-------- Provided passage
Admittedly, the pleading does not specifically
refer to either the
condictio sine causa
or the
condictio
indebiti
.
[8]
The complaint concerning the basis for the alleged “
invalidity
”
and/or ‘’
voidness
” of the agreement is on a
different footing.
[9]
The essence of the plaintiff’s claim is that because the
agreement is invalid or void, it
had no duty to make payment in terms
thereof. The pleaded basis for invalidity / voidness is alleged to be
non-compliance with
sections 25 and 26 of the LRA. The plaintiff has,
however, failed to plead in what specific manner these sections of
the LRA were
not complied with. In addition, neither section 25
(which deals with agency shop agreement), nor section 26 (which deals
with closed
shop agreement), provide that non-compliance will result
in invalidity or voidness. Section 25(3) states that an agency shop
agreement
will only be “binding” if it complies with the
prescripts listed in section 25(3)(a) – (d). Similarly, section
26(3) provides that a closed shop agreement will only be “binding”
if the requirements listed in section 26(3)(a) –
(d) are
satisfied. Neither section is couched in peremptory language and the
LRA contains no criminal sanction for non-compliance.
[10]
The fact that the agreement may be binding only if certain statutory
provisions are complied with, does not
mean that the agreement is
automatically void. It simply means that it may not be enforceable as
an independent cause of action.
In my judgment, it also does not mean
that performance (payments) in terms of the agreement must
automatically be returned.
----------------
-------- Extracted information
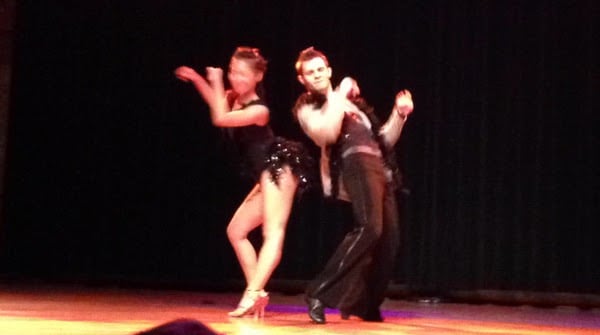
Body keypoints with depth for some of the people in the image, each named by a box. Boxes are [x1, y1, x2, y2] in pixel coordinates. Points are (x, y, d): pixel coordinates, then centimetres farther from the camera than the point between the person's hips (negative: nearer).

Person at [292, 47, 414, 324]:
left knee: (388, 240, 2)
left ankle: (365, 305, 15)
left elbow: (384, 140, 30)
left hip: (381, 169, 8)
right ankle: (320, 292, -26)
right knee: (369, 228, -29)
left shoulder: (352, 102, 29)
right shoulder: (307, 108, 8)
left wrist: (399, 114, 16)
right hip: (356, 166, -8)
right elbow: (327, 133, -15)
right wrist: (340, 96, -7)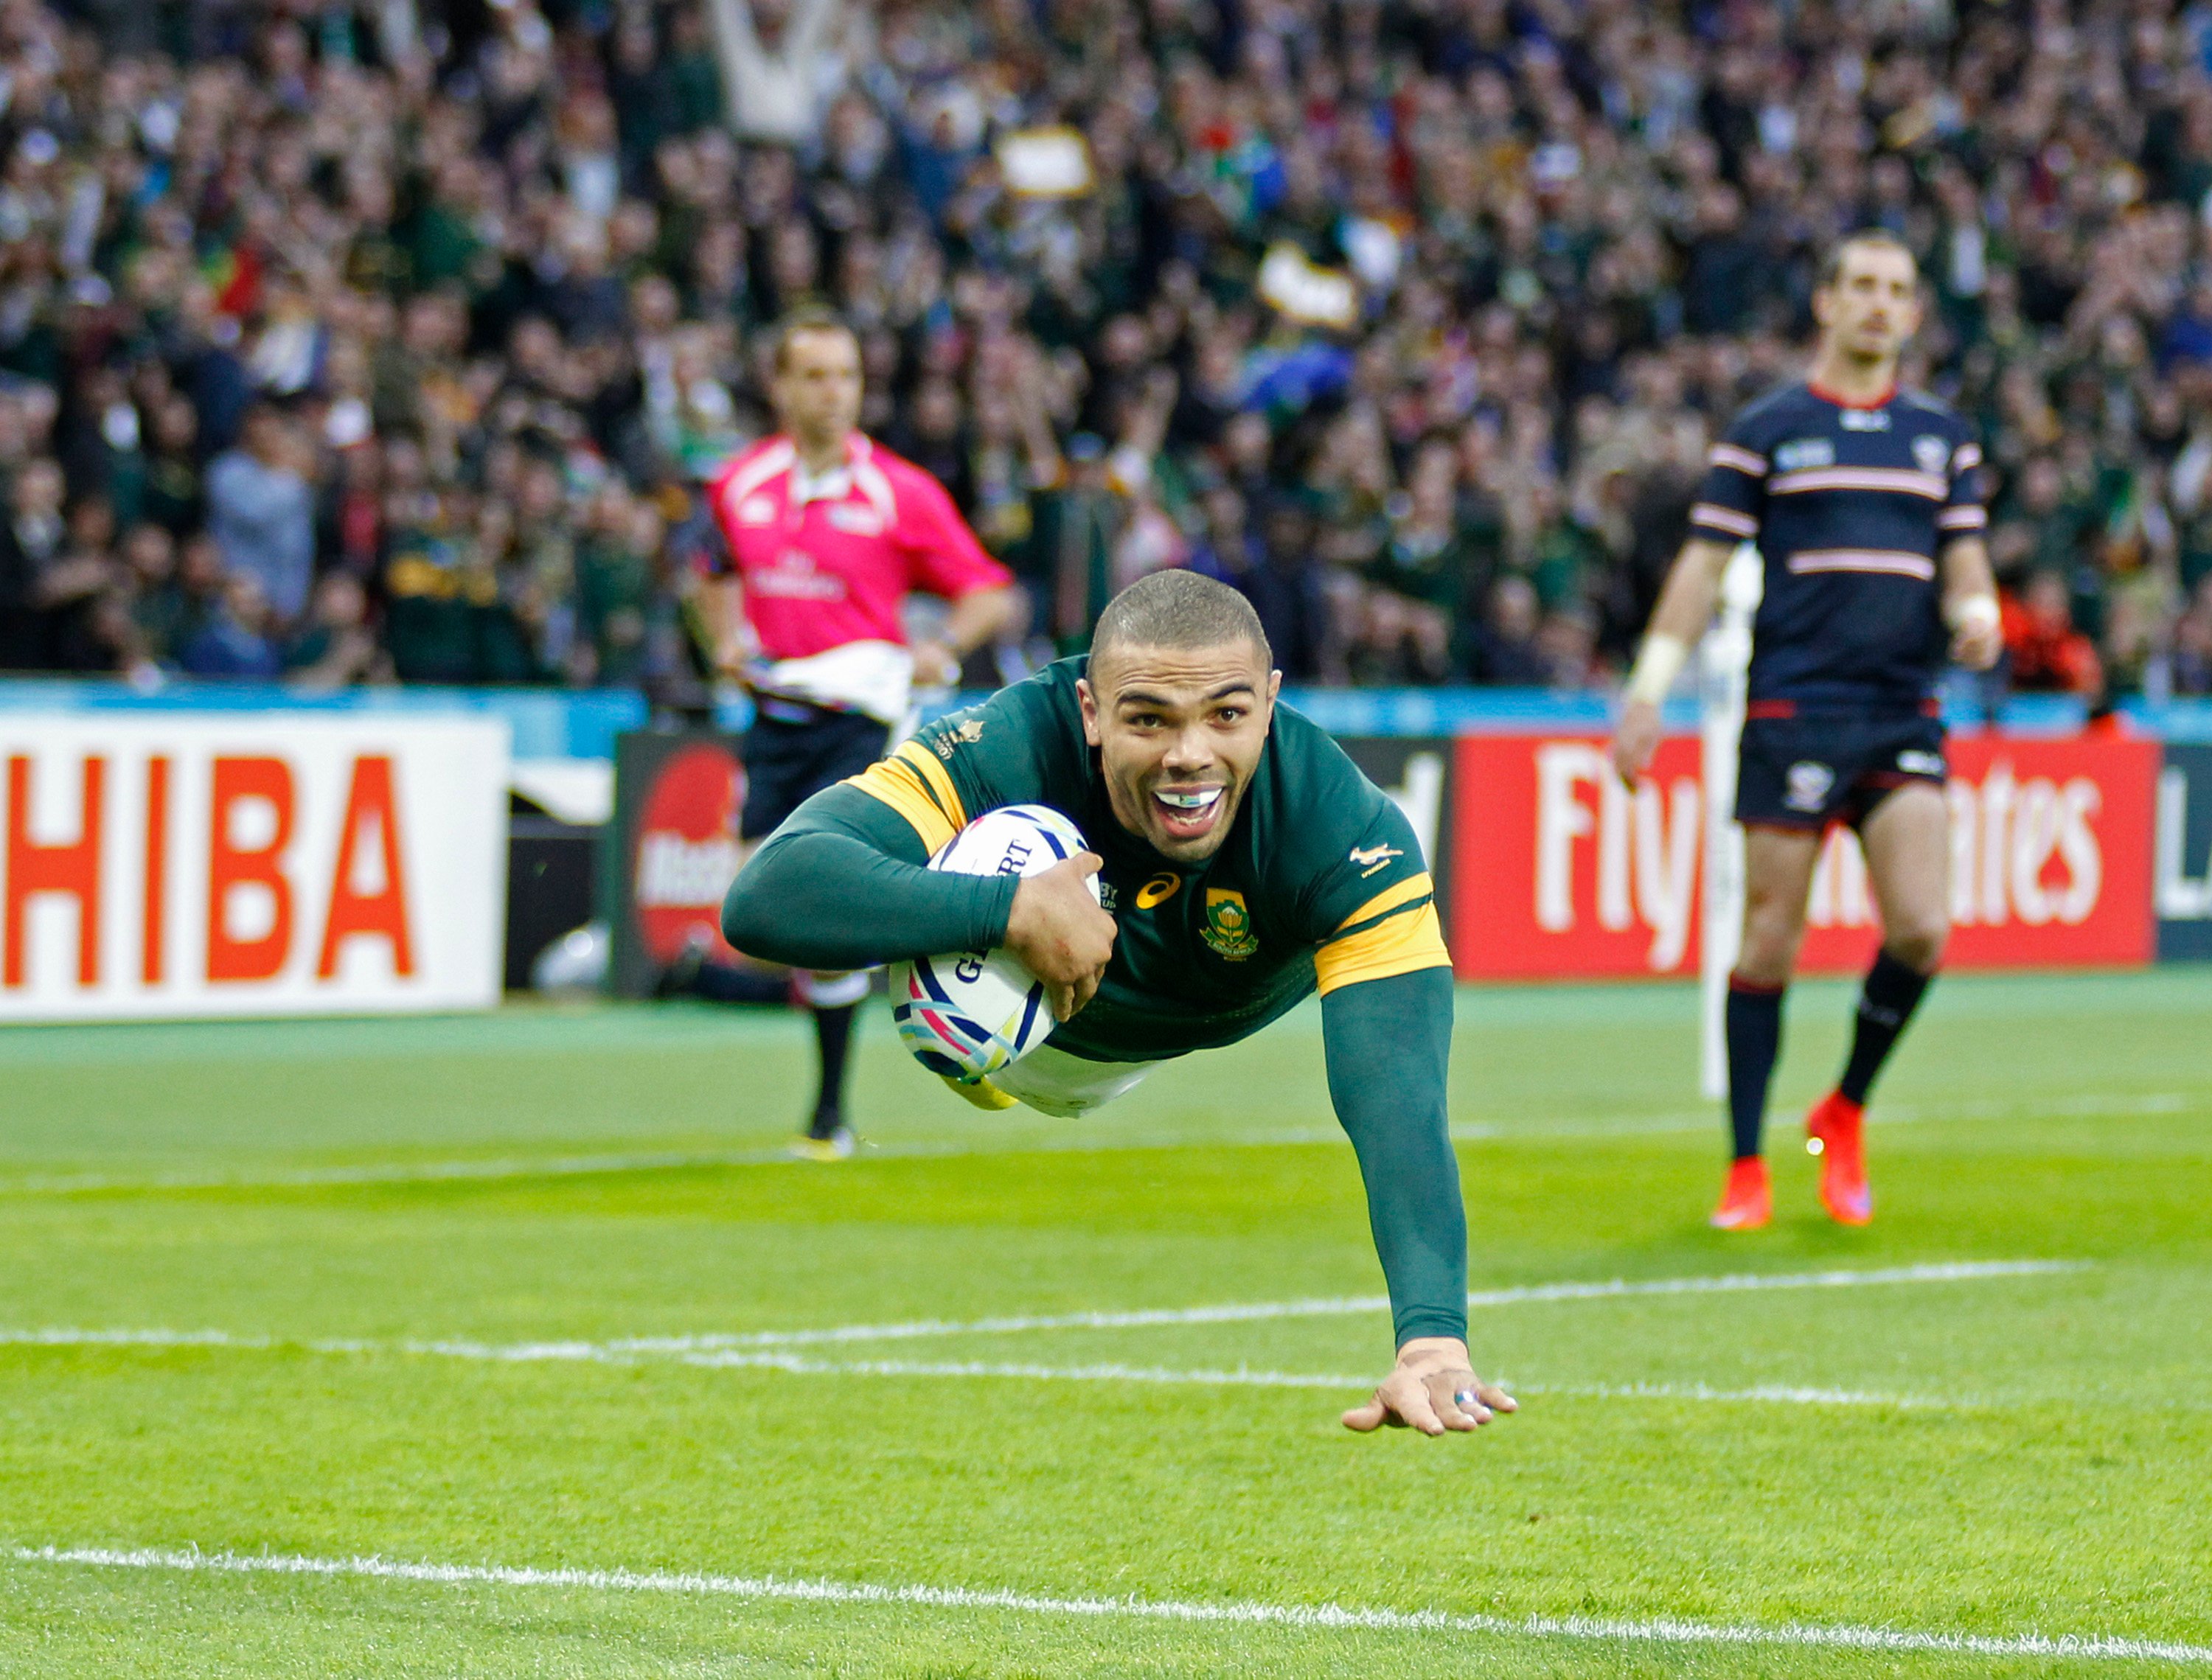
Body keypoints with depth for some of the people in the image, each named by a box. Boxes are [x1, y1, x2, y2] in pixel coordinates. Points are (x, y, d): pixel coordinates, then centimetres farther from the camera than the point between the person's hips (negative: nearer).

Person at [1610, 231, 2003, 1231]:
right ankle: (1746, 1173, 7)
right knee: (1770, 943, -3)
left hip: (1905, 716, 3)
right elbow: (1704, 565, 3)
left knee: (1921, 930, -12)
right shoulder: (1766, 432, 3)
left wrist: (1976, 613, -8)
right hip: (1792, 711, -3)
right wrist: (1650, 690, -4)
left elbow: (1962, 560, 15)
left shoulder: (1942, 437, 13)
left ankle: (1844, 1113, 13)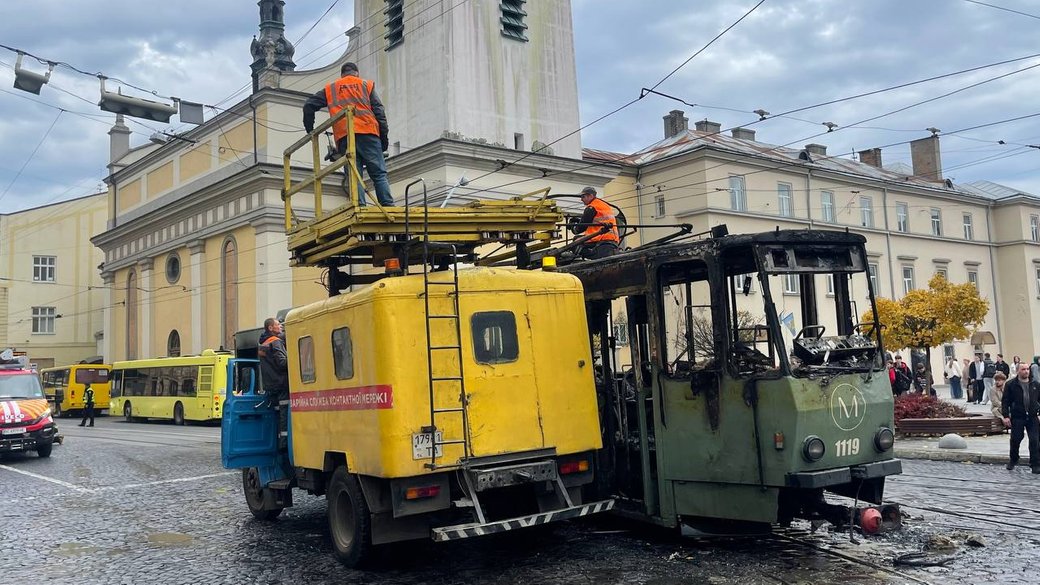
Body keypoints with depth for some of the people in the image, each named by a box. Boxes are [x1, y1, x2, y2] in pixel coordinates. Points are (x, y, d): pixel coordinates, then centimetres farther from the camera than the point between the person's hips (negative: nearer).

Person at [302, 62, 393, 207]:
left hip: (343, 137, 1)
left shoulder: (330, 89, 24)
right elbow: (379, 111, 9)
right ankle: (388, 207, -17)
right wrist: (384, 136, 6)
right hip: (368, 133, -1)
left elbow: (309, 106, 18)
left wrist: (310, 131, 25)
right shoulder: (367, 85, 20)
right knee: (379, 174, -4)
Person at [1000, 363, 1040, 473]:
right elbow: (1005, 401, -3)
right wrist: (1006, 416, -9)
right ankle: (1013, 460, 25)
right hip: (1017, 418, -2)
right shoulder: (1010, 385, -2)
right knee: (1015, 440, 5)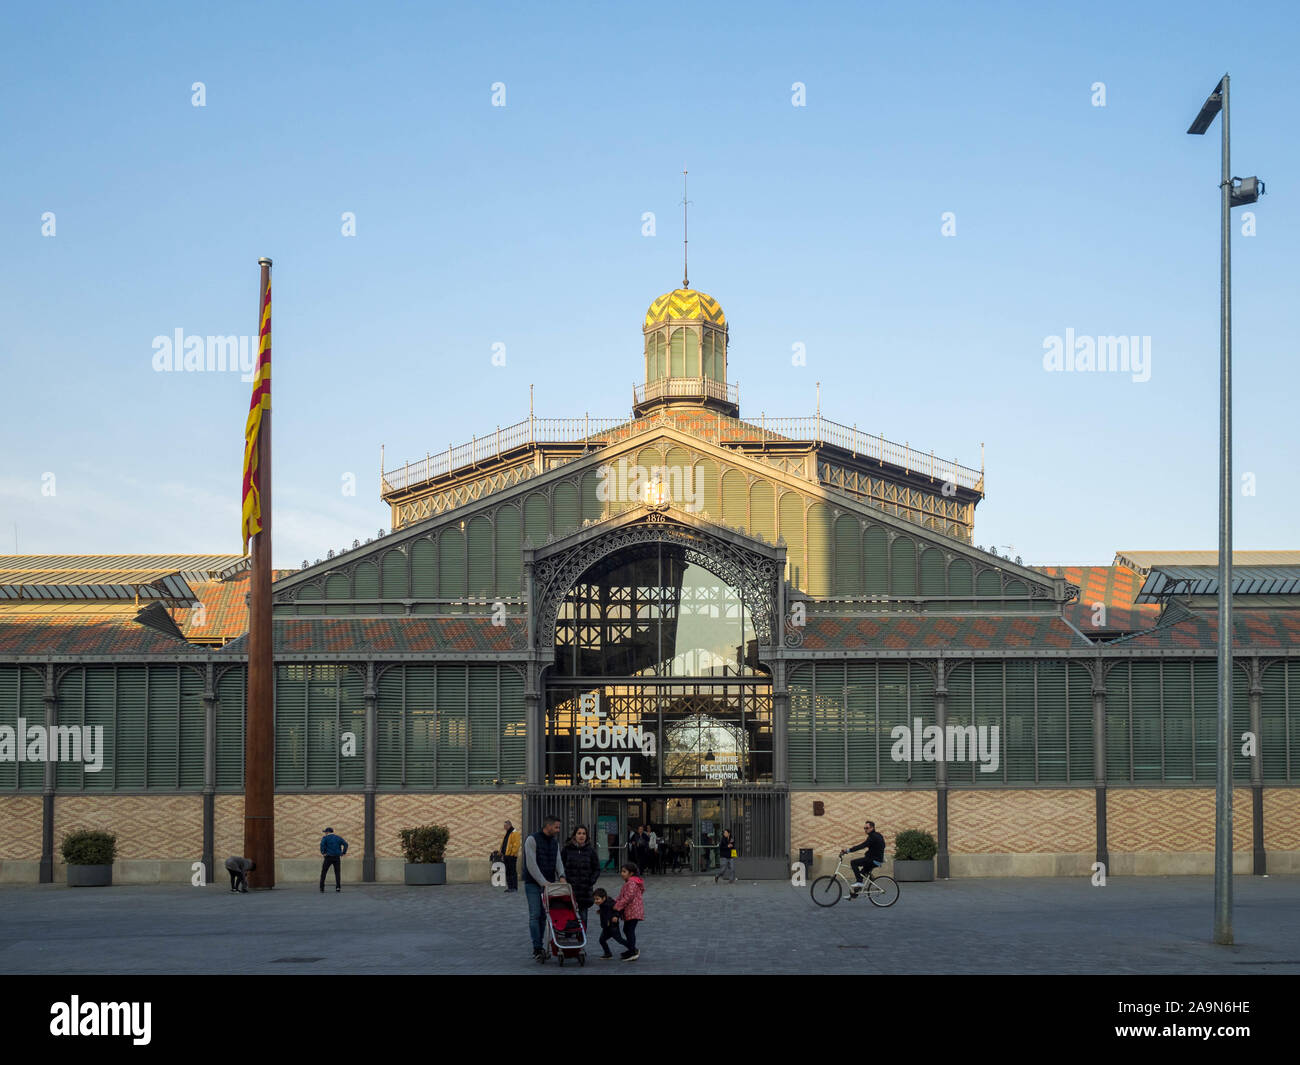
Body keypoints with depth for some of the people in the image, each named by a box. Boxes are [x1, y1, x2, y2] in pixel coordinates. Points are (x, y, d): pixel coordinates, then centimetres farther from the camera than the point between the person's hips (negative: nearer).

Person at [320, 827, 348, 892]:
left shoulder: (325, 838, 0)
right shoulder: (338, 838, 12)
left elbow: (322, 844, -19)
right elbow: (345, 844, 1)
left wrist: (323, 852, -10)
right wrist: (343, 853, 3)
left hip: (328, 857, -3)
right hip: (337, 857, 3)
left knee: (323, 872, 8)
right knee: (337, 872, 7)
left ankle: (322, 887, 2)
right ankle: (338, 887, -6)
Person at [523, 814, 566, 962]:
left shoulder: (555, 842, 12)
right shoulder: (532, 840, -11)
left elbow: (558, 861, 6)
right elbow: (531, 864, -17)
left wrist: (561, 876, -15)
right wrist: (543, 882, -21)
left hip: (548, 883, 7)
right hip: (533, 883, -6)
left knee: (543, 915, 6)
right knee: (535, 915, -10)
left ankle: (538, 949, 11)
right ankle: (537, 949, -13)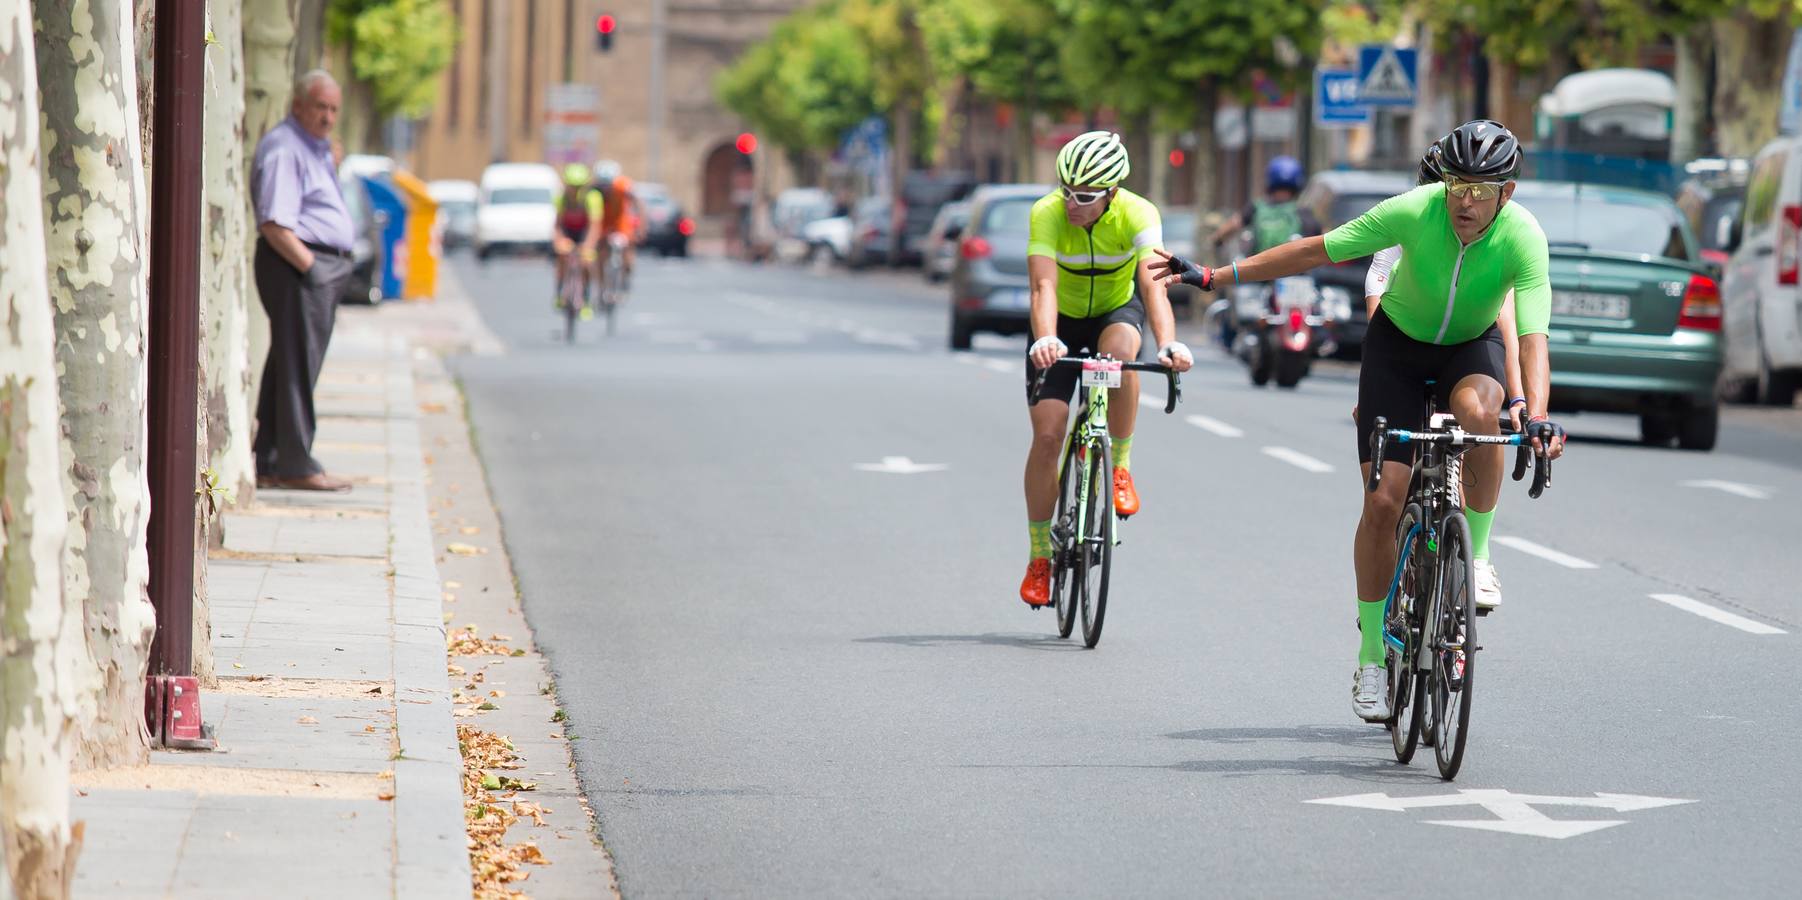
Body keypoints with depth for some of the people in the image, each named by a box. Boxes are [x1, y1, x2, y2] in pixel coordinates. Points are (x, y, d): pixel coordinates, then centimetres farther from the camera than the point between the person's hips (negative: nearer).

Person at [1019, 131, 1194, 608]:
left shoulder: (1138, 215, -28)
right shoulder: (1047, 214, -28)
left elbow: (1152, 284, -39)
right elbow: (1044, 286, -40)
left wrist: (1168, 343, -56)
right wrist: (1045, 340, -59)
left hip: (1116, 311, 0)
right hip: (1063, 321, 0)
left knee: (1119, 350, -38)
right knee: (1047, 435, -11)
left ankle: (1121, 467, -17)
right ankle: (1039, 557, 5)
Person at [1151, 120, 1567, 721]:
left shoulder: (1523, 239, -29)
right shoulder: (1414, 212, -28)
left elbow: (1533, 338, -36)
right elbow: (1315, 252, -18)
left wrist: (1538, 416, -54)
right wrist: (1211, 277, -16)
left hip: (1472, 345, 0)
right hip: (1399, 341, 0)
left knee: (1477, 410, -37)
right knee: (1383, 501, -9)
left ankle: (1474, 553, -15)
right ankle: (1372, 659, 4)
----------------
*Actions to take*
[A] Transcribe the passage on the agreement's validity under the LRA, starting with "if the requirements" and going on through "automatically be returned.".
[B] Write the next part of the passage on the agreement's validity under the LRA, picking up right after its final sentence.
The data above were drawn from a separate source.

*Your responses*
[A]
if the requirements listed in section 26(3)(a) –
(d) are
satisfied. Neither section is couched in peremptory language and the
LRA contains no criminal sanction for non-compliance.
[10]
The fact that the agreement may be binding only if certain statutory
provisions are complied with, does not
mean that the agreement is
automatically void. It simply means that it may not be enforceable as
an independent cause of action.
In my judgment, it also does not mean
that performance (payments) in terms of the agreement must
automatically be returned.

[B]
[11] At
the hearing of the matter I asked the respondent’s
representative, Mr Seabi, to explain the basis
of the alleged
voidness with reference to the pleadings. He directed my attention to
paragraph 4.1 of the agreement, where the
following is recorded:
“
4.1.1
That at the time of signing this Agreement, the Union has members who
are representative of the majority of the Company’s
employees
within the Bargaining Council as provided for in terms of
section
26(2)(a)
of the
Labour Relations Act.
4.1.2 A
ballot was held in terms of which the aforementioned majority voted
in favour of a close shop agreement.
4.1.3
There is no provision of this Agreement or in any other agreement
between the Parties requiring membership of
employees before
employment commences.
4.1.4 All
employees in the Bargaining Unit will be members of the Union.
4.1.5 The
Company may not employ any person to render services in the
Bargaining Unit unless such person becomes a member
of the Union and
the Bargaining Unit.
4.1.6
No amount of membership fee maybe paid to a political party as an
affiliation fee or contribution in cash or kind
to a political party
or a person standing for election to any political office, or uses
any expenditure that does not advance or
protect the socio-economic
interest of employees.
”
[12]
These recordals appear to mirror the requirements of
section 26(3)
of
the LRA. Mr Seabi, however, submitted that the recordals were
factually false, and that at the time when the agreement was
concluded, there was in fact no ballot, and the defendant (a trade
union) in truth represented less than 10% of the workforce.
[13] In
my judgment, the pleaded case is meaningless unless the exact basis
on which the plaintiff claims non-compliance
with
sections 25
and/or
26 of the LRA is pleaded. The submissions by Mr Seabi referred to in
paragraph [12] illustrate that unless the pleading
is formulated with
clarity, the defendant will be caught off guard at the trial when
unexpected evidence is presented.
[14]
Although an exception could, based on my aforesaid findings, have
been taken on the basis that the particulars
of claim do not disclose
a cause of action, the exception before me was raised on the basis of
the pleading being vague and embarrassing,
and I am obliged to rule
on the case formulated by the parties. I am, however, satisfied that
the pleading is sufficiently vague
to cause embarrassment.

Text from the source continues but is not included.